Penundaan sidang terjadi lantaran pihak kejaksaan selaku termohon mangkir tanpa alasan yang jelas.
"Sidang pertama ini ditunda karena perwakilan dari kejaksaan dipanggil secara patut tidak memenuhi alasan yang jelas, tidak memberikan alasan apa pun kepada pengadilan," ujar kuasa hukum Nikita Mirzani, Usman Lawara.
Di tengah molornya agenda persidangan, perhatian publik justru tertuju pada sosok Rieke Diah Pitaloka alias Oneng. Politikus PDI Perjuangan (PDIP) ini mengaku kehadirannya murni untuk menjalankan fungsi pengawasan parlemen, bukan untuk mencampuri independensi hakim.
"Saya hadir ke sini bukan dalam rangka mengintervensi proses hukum atau mempengaruhi putusan pengadilan," tegas Rieke.
![Nikita Mirzani di sidang vonis kasus pemerasan terhadap Reza Gladys di Pengadilan Negeri Jakarta Selatan, Selasa, 28 Oktober 2025. [Suara.com/Adiyoga Priyambodo]](https://media.suara.com/pictures/653x366/2025/10/28/50052-nikita-mirzani.jpg)
Rieke kemudian melontarkan kritik pedas terkait proses kasasi Nikita yang dianggapnya sangat tidak wajar. Ia membeberkan data bahwa berkas perkara Nikita baru didistribusikan ke majelis hakim pada 12 Maret 2026, namun putusan sudah dijatuhkan hanya dalam waktu satu hari, yakni 13 Maret 2026.
"Indikasi paket kilat, menurut saya. Didistribusikan ke majelis hakim 12 Maret kemudian putusan 13 Maret," cetusnya.

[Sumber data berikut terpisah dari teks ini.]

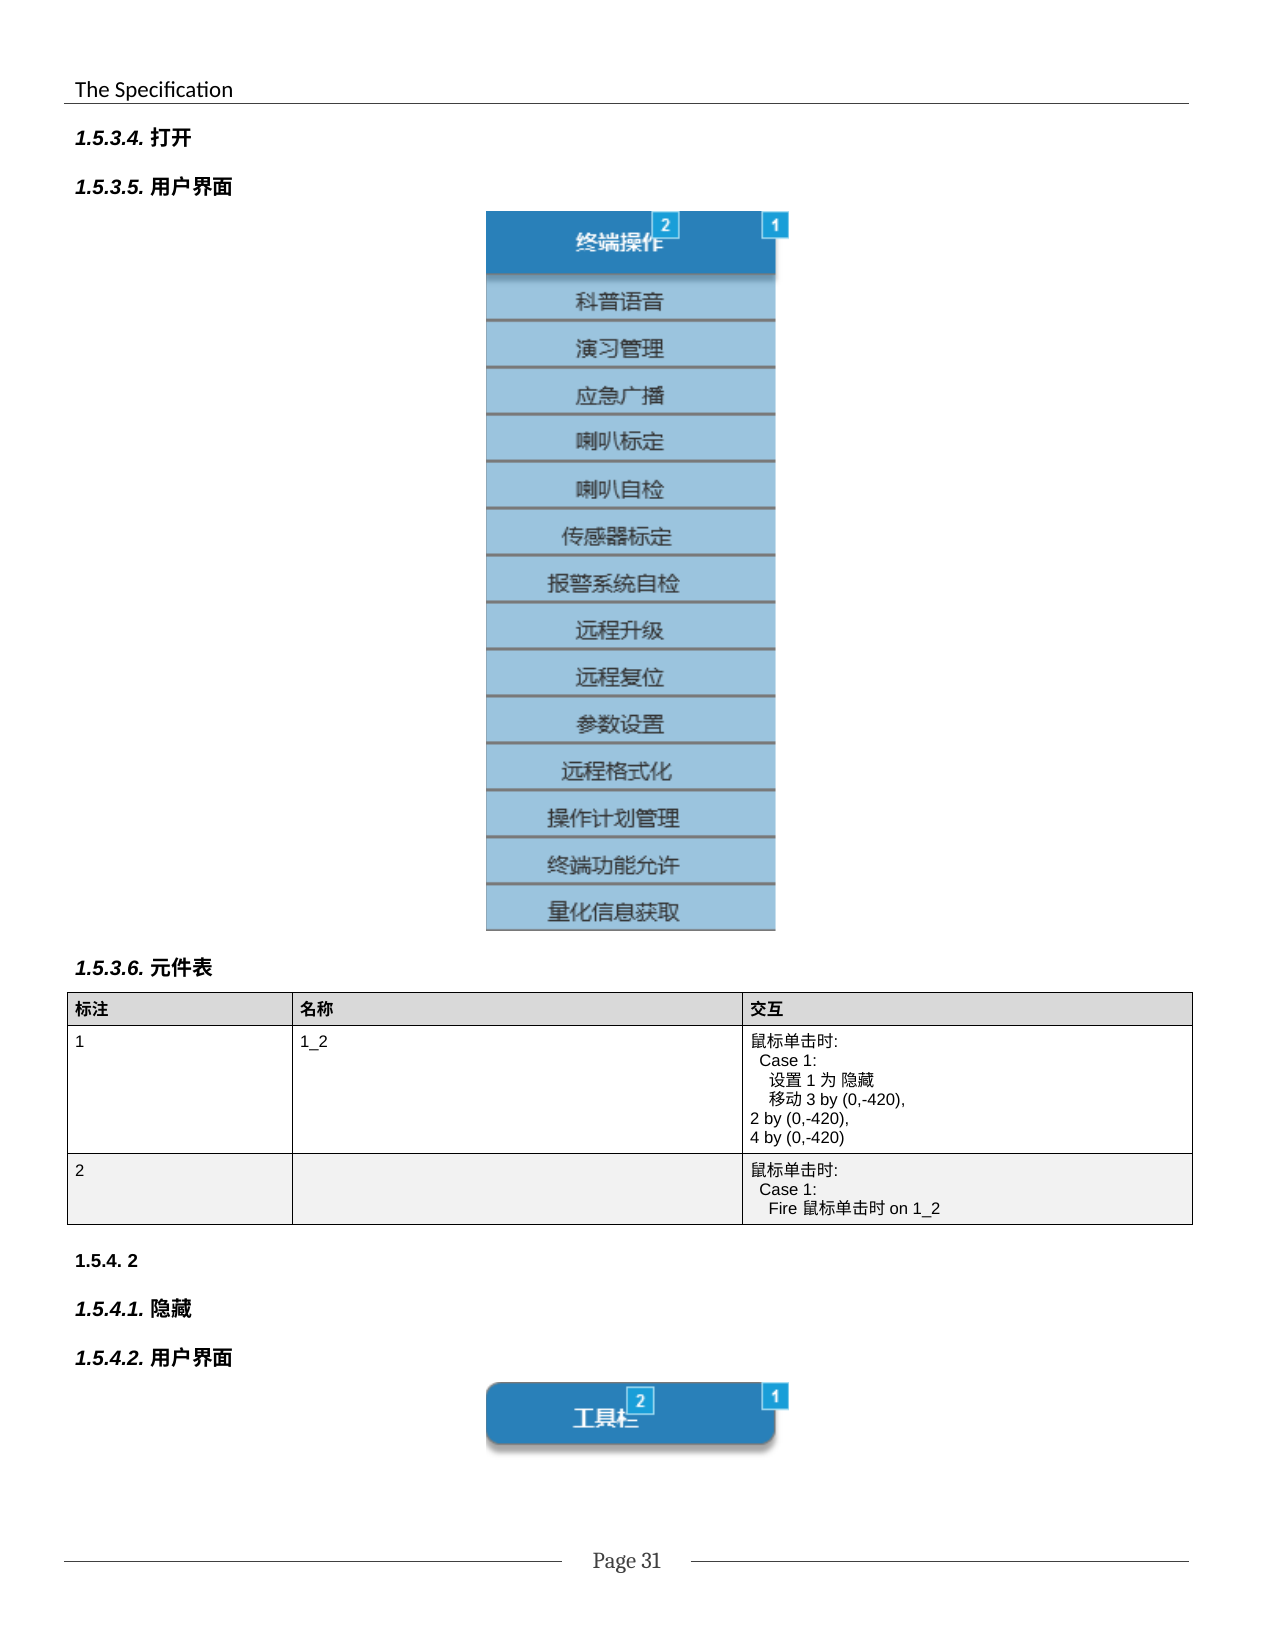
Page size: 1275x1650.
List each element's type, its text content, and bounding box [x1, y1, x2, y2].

table_cell 2 [68, 1154, 292, 1224]
subtitle 用户界面 [75, 1346, 1200, 1370]
table_cell [293, 1154, 742, 1224]
subtitle 2 [75, 1250, 1200, 1272]
subtitle 隐藏 [75, 1297, 1200, 1321]
table_cell 鼠标单击时: Case 1: 设置 1 为 隐藏 移动 3 by (0,-420), 2 by (0,-420), 4 by (0,-420) [743, 1026, 1192, 1153]
subtitle 打开 [75, 126, 1200, 150]
table_header 交互 [743, 993, 1192, 1025]
table_cell 1 [68, 1026, 292, 1153]
table_cell 1_2 [293, 1026, 742, 1153]
subtitle 元件表 [75, 955, 1200, 979]
table_cell 鼠标单击时: Case 1: Fire 鼠标单击时 on 1_2 [743, 1154, 1192, 1224]
subtitle 用户界面 [75, 175, 1200, 199]
table_header 名称 [293, 993, 742, 1025]
table_header 标注 [68, 993, 292, 1025]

Bagi Rieke, kecepatan putusan tersebut menimbulkan tanda tanya besar, terutama setelah hukuman Nikita diperberat dari empat tahun menjadi enam tahun penjara di tingkat banding.
"Pertanyaan ini bukan tuduhan, melainkan bagian dari pengawasan publik yang sah dalam negara hukum," tambah Rieke.
Rieke bahkan berani menarik benang merah antara hakim yang menangani kasus Nikita dengan rentetan skandal mafia peradilan yang belakangan ini terbongkar, termasuk dalam perkara Ronald Tannur.
Ia menegaskan bahwa perjuangannya di persidangan Nikita adalah komitmen moral untuk membersihkan wajah hukum Indonesia.
"Dalam pengawalan kasus ini saya harus jujur, saya tidak hanya sedang mengawal Nikita Mirzani. Setelah saya rangkai peristiwa dan siapa yang terlibat dalam keputusan yang saya katakan tadi, indikasi paket kilat itu, apa yang saya lakukan hari ini adalah sebagai komitmen juga terhadap almarhumah Dini Sera," katanya.
Sebagaimana diketahui, Nikita Mirzani mengajukan permohonan PK untuk membatalkan vonis enam tahun penjara atas perkara dugaan pemerasan dan tindak pidana pencucian uang (TPPU) terhadap Reza Gladys.
Tim kuasa hukum meyakini adanya kekhilafan hakim yang akan dibuktikan dalam sidang lanjutan pada 1 Juli mendatang.